2008  Branch primary school (day school) now open in Kaza, Spiti headquarters. Incomes generally higher there so this school charges more realistic fees, freeing up more places at Munsel-ling for children from poorer families.

2009  Tashi Namgyal, General Secretary, received the Dick Grace Unsung Heroes of Compassion Award in San Francisco USA from His Holiness the Dalai Lama in recognition of the Rinchen Zangpo Society's seventeen years of continuous achievement under his guidance.

2010  The Society opened feeder pre primary schools in four focal Spiti villages, Losar, Kibber, Key and Sangnam. Another pre primary class opened in Kaza, the Spiti headquarters, a total of 73 children attending these day schools. Altogether there were 821 students enrolled in the Society's education programme. A Jan Shikshan Sansthan or Institute of People's Education for adult education and vocational training was inaugurated in Spiti under the auspices of the Rinchen Zangpo Society for Spiti Development, the first in Himachal Pradesh.

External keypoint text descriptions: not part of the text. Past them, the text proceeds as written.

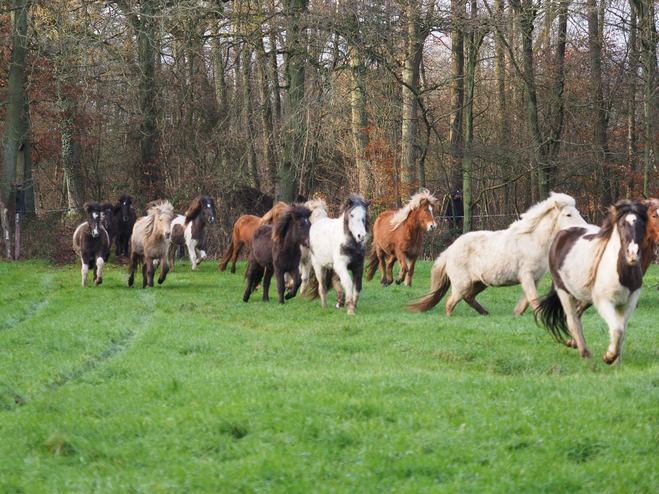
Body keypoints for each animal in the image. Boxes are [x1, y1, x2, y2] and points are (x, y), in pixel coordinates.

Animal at [408, 193, 588, 316]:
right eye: (568, 214)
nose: (585, 228)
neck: (533, 241)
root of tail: (449, 250)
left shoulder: (535, 279)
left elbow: (526, 302)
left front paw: (517, 314)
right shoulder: (527, 276)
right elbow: (534, 300)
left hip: (480, 283)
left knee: (468, 297)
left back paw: (485, 314)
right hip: (462, 284)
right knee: (450, 302)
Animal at [536, 199, 648, 364]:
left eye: (641, 225)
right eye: (622, 224)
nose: (633, 253)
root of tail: (563, 232)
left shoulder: (629, 304)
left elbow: (622, 331)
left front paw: (617, 362)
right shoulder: (604, 303)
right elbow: (617, 329)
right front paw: (609, 357)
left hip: (585, 296)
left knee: (577, 313)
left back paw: (573, 343)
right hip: (564, 291)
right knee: (572, 320)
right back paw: (585, 354)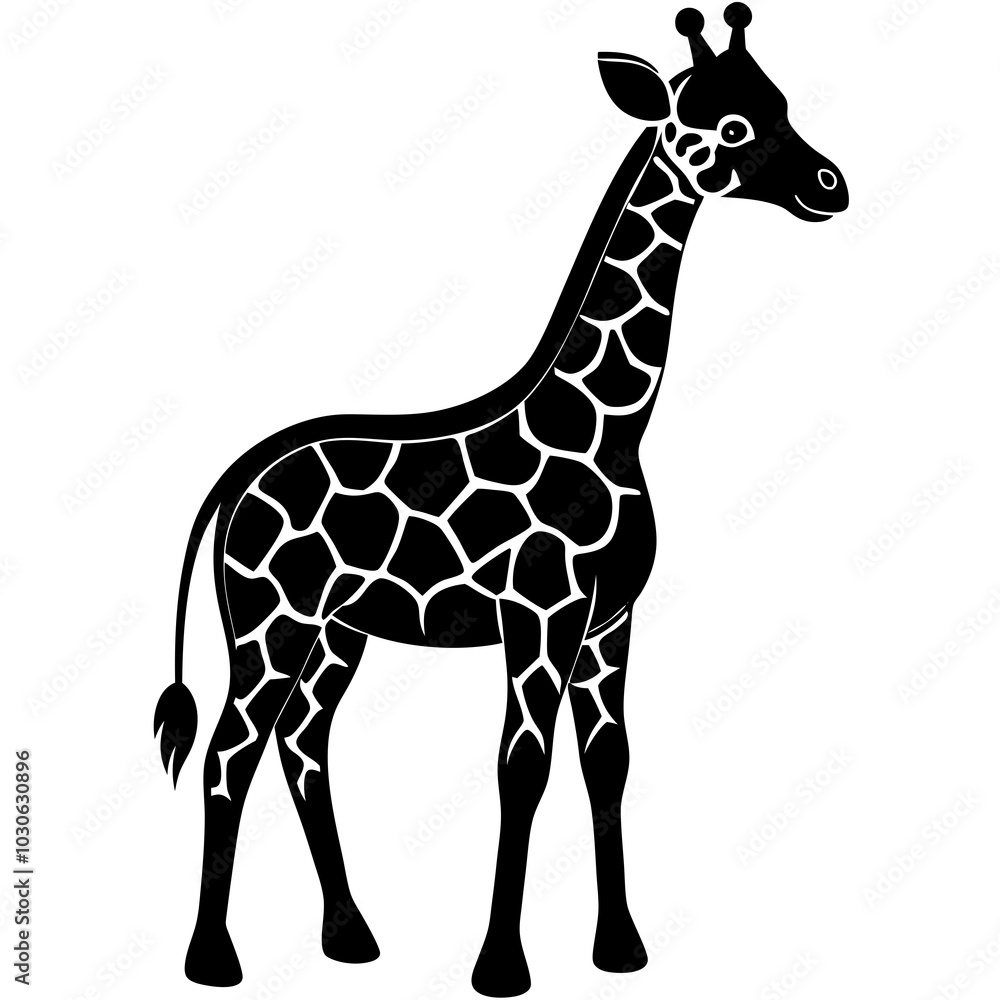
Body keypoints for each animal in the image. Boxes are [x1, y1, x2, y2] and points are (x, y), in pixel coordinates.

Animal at [154, 6, 848, 996]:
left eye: (783, 103)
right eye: (726, 126)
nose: (832, 185)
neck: (608, 426)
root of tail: (236, 478)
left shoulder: (609, 618)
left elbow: (608, 762)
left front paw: (621, 949)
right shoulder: (540, 613)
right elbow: (522, 768)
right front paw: (500, 966)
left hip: (339, 631)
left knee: (304, 744)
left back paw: (351, 936)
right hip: (269, 619)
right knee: (230, 750)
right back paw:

2011  The feeder primary schools in outlying Spiti villages increased to seven in number and construction of a new science laboratory block began at Munsel-ling.

The Buchen of Pin Valley in Spiti are lay religious practitioners who are performers of rituals, storytellers, actors, entertainers and disciples of the fourteenth century saint Tangtong Gyalpo. They are among the last surviving representatives of the Lama Manipa tradition that once was a common feature of life across the whole of Tibet. In the old days they would travel great distances on tour, moving on foot from village to village.


Their performances cover the range from bawdy slapstick to exhortation to live life heedful of the law of karma and the promise of enlightenment. With a leavening of earthly humour and satire they provide accessible ways to understand and practise the Buddha’s teachings for those who, due to their station in life, do not have much opportunity for formal study. Among the most impressive of their ceremonies is the Breaking of the Stone Ritual for expelling negative influences.